The twelfth mission of the UK Government’s Levelling Up White Paper is:

‘By 2030, every part of England that wants one will have a devolution deal with powers at or approaching the highest level of devolution and a simplified, long-term funding settlement.’

Specifically, this includes an opportunity for local authorities to form new mayoral combined authorities (MCA) with new deals, an invite to nine areas to enter negotiations for county deals, and new ‘trailblazer deals’ with the Greater Manchester Combined Authority and the West Midlands Combined Authority.

These deals include the devolution of powers ranging from elements of Adult Education Budgets, the ability to introduce bus franchising, and control of Police and Crime Commissioner functions. (See the devolution framework in the white paper for the full list.)

This is a major opportunity: as deals are agreed, and powers devolved, local and regional governments have the power to choose to do things differently; to build in ways for the public to be part of decision making. To operationalise the ambitious systemic change described in the paper, we need public engagement, to create better ideas, develop collective support for what is being implemented, build trust between people and institutions, and hold decision-makers to account.

If, as the Prime Minister’s forward states, we are to have a ‘revolution in local democracy’, members of the public must be at the heart of decisions that affect them and their loved ones.

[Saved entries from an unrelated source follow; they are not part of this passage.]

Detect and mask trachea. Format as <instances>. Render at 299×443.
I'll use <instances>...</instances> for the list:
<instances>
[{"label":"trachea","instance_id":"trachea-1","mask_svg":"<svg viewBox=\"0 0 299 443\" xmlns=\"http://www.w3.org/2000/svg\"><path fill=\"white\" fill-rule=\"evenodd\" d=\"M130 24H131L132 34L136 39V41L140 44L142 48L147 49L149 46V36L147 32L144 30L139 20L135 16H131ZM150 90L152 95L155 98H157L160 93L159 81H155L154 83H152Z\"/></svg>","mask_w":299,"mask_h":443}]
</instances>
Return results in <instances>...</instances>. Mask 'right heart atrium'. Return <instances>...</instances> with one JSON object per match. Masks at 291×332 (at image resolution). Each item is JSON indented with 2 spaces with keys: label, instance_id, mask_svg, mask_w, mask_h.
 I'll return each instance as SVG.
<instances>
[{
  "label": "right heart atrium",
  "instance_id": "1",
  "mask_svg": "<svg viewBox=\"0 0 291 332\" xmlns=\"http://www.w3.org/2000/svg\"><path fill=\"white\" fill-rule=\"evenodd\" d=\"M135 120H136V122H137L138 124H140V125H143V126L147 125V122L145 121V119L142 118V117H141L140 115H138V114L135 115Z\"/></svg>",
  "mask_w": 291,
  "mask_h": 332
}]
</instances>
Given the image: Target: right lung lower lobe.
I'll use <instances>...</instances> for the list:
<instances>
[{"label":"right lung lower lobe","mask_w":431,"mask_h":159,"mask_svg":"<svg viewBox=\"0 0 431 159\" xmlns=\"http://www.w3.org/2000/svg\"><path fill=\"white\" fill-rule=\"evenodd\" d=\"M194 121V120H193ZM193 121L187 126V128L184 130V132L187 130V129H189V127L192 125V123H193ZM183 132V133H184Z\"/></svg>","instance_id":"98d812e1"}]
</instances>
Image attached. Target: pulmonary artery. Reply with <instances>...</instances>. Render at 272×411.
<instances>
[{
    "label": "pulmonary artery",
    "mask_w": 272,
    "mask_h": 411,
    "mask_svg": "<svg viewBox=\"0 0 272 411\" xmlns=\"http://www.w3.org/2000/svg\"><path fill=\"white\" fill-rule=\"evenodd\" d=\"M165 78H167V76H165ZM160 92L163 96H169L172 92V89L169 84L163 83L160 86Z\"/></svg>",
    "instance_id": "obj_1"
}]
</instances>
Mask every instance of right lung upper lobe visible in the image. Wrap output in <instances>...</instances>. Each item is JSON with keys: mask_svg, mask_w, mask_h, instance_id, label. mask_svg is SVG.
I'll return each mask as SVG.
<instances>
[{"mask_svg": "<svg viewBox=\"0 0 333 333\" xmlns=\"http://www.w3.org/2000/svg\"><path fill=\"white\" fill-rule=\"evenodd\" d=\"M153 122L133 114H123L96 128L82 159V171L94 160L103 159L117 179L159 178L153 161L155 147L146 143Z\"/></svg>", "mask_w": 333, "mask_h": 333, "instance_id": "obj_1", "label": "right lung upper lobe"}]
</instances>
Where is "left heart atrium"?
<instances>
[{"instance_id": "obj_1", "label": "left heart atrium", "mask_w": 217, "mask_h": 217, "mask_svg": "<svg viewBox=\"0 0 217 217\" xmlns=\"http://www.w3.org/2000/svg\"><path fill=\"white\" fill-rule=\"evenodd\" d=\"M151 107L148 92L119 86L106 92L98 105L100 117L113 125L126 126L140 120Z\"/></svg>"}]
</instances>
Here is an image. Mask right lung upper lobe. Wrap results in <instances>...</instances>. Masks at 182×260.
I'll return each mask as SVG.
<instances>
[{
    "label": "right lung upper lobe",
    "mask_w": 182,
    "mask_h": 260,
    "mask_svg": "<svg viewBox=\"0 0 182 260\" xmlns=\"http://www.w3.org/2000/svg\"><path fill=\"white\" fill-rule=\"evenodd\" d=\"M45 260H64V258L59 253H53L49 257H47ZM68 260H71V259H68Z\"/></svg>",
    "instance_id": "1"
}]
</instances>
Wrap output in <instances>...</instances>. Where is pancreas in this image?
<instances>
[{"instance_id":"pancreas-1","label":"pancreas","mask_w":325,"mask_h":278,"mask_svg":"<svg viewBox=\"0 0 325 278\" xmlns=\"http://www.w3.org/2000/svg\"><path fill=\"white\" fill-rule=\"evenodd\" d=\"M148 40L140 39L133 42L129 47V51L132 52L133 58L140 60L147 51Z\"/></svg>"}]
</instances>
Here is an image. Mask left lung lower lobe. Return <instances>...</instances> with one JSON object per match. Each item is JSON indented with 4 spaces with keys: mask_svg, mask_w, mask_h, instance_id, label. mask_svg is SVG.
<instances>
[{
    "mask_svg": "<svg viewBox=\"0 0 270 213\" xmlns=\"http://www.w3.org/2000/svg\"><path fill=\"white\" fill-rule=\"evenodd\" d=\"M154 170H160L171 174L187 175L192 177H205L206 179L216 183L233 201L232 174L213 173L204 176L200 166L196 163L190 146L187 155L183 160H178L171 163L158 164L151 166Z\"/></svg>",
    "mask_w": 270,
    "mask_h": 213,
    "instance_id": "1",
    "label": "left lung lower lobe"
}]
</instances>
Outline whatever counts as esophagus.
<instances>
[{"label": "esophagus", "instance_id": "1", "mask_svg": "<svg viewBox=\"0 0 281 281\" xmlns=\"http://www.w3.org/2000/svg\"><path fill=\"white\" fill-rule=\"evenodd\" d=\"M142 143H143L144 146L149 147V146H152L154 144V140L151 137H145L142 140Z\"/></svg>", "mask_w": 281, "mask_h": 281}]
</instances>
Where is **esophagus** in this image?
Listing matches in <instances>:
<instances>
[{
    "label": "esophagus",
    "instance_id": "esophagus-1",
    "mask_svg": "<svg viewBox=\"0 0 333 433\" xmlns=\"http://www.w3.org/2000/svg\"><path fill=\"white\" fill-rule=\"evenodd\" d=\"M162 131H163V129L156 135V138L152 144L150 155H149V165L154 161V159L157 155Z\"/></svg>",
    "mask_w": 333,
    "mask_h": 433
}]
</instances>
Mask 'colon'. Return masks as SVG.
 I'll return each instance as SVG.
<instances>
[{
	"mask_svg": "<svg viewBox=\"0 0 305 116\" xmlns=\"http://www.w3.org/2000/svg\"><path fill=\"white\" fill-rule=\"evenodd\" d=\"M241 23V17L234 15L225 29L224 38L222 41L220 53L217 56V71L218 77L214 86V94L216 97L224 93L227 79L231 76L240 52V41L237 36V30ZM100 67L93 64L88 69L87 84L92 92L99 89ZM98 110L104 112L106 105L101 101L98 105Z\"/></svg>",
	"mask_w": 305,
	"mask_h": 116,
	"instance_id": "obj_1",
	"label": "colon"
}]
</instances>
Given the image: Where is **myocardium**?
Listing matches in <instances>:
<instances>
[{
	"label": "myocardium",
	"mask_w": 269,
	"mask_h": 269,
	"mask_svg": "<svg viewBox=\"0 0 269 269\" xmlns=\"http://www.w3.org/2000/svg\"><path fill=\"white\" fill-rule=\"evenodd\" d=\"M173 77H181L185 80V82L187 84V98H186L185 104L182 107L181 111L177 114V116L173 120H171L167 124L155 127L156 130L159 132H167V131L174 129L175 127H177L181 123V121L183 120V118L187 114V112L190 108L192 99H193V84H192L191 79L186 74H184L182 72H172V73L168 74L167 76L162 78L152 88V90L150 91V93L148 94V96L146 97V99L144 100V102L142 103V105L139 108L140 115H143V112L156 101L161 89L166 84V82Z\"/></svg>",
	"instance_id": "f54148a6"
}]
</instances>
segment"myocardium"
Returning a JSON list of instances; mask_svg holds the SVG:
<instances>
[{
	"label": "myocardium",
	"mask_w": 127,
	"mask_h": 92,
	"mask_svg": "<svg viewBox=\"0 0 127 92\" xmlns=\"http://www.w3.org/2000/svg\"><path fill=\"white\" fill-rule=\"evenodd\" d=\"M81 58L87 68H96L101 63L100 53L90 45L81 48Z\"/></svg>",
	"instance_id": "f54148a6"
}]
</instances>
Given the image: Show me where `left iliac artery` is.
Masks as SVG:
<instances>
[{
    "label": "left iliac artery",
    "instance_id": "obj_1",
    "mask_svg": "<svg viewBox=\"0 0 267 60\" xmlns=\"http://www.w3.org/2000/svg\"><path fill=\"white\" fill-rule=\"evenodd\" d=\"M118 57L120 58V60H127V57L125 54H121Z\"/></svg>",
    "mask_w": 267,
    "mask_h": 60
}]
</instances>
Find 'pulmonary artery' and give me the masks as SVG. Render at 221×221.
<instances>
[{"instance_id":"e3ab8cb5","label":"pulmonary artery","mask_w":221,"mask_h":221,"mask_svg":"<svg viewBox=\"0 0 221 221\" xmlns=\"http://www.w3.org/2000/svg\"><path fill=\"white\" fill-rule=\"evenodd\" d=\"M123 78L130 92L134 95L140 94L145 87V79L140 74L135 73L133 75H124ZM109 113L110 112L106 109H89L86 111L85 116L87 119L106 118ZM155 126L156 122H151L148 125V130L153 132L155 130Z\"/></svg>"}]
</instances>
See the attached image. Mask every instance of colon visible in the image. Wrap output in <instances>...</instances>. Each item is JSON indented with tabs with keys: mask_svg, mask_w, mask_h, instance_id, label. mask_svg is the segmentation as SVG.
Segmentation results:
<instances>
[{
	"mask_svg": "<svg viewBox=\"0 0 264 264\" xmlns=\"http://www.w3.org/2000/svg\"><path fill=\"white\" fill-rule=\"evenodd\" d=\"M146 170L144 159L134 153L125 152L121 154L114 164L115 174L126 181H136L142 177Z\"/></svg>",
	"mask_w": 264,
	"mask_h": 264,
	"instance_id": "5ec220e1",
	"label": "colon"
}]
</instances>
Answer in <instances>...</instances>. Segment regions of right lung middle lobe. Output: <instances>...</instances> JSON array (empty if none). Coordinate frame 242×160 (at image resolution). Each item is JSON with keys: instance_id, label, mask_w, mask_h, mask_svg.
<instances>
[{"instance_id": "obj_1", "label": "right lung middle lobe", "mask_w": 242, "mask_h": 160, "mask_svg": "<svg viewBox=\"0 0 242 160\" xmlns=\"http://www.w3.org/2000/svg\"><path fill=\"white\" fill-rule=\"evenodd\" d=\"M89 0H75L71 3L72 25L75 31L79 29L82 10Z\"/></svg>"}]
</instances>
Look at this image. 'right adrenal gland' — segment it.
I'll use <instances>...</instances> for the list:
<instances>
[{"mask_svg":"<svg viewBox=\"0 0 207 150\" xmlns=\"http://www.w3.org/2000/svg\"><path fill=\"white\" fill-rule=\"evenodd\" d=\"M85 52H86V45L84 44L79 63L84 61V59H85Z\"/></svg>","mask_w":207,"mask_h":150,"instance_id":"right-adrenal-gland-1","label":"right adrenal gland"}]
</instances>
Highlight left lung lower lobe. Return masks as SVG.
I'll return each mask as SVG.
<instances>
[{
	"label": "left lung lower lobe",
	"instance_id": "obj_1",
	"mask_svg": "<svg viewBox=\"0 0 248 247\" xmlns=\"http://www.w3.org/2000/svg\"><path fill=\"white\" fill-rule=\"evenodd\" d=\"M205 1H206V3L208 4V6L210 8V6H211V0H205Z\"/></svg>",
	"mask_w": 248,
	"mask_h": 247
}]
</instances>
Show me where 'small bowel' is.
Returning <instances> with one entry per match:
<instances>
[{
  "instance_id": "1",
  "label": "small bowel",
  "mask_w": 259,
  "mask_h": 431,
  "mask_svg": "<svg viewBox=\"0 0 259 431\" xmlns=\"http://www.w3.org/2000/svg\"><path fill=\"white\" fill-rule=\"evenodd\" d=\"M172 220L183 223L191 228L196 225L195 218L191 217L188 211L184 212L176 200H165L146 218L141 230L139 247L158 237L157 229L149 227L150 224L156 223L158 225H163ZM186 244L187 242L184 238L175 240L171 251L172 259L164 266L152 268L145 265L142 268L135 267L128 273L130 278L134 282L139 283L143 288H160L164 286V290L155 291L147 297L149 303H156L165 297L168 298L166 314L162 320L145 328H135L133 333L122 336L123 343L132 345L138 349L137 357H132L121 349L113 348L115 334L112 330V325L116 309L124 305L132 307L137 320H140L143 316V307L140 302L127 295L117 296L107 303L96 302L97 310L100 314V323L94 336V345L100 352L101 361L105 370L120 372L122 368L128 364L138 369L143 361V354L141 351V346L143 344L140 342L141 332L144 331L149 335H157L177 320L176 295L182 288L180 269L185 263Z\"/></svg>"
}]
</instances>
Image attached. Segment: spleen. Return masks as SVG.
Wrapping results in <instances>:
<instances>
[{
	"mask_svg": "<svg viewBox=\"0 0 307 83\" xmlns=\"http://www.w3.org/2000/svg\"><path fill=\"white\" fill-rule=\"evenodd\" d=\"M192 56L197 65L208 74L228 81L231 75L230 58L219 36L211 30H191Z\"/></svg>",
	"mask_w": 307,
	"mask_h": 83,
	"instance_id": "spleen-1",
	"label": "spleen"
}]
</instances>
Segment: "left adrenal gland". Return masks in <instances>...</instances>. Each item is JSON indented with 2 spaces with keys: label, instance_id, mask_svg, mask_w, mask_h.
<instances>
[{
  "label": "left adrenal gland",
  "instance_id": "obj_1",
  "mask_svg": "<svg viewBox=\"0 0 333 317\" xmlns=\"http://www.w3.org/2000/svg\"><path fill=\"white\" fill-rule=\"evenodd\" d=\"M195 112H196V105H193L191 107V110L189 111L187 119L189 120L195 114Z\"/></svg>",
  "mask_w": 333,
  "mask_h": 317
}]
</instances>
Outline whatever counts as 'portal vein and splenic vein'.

This is how we build a democracy fit for the 21st century, and truly level up the country.

Despite the Prime Minister’s ambition in his Foreword for a more united society, the White Paper lacks analysis of, or proposals for, ways to strengthen the relationship between communities and institutions.

  1. Jersey’s government approved the principle of legalising assisted dying in the island on 25 November 2021, after 78% of a citizens’ jury, made up of a representative sample of islanders, ruled it was in favour of changing the law. Further legalisation to see these changes will be brought for consideration in 2022.
  2. Genomics England, the UK National Screening Committee and UK Research and Innovation’s Sciencewise commissioned a public dialogue, which found that members of the public are broadly supportive of the use of whole genome sequencing (WGS) for newborn screening
  3. The Scottish Government commissioned a Citizens Assembly on climate change, which produced 81 recommendations after 8 weekends of deliberation. The Government responded to each recommendation in full, with the First Minister’s forward stating ‘…Assembly members have learned from experts and each other, developing ambitious recommendations for Scotland to change to tackle the climate emergency in an effective and fair way. These recommendations have challenged us, in government, to do more, setting out a vision for our shared future. This response sets out the actions we are taking to meet those recommendations, and where we will go further in those areas where the Assembly has encouraged us to be bold.’
  4. The Irish public voted in favour of removing the Eight Amendment from its constitution – which bans abortion – in 2018. This followed a Citizens Assembly being commissioned to break the political deadlock and propose a way forward.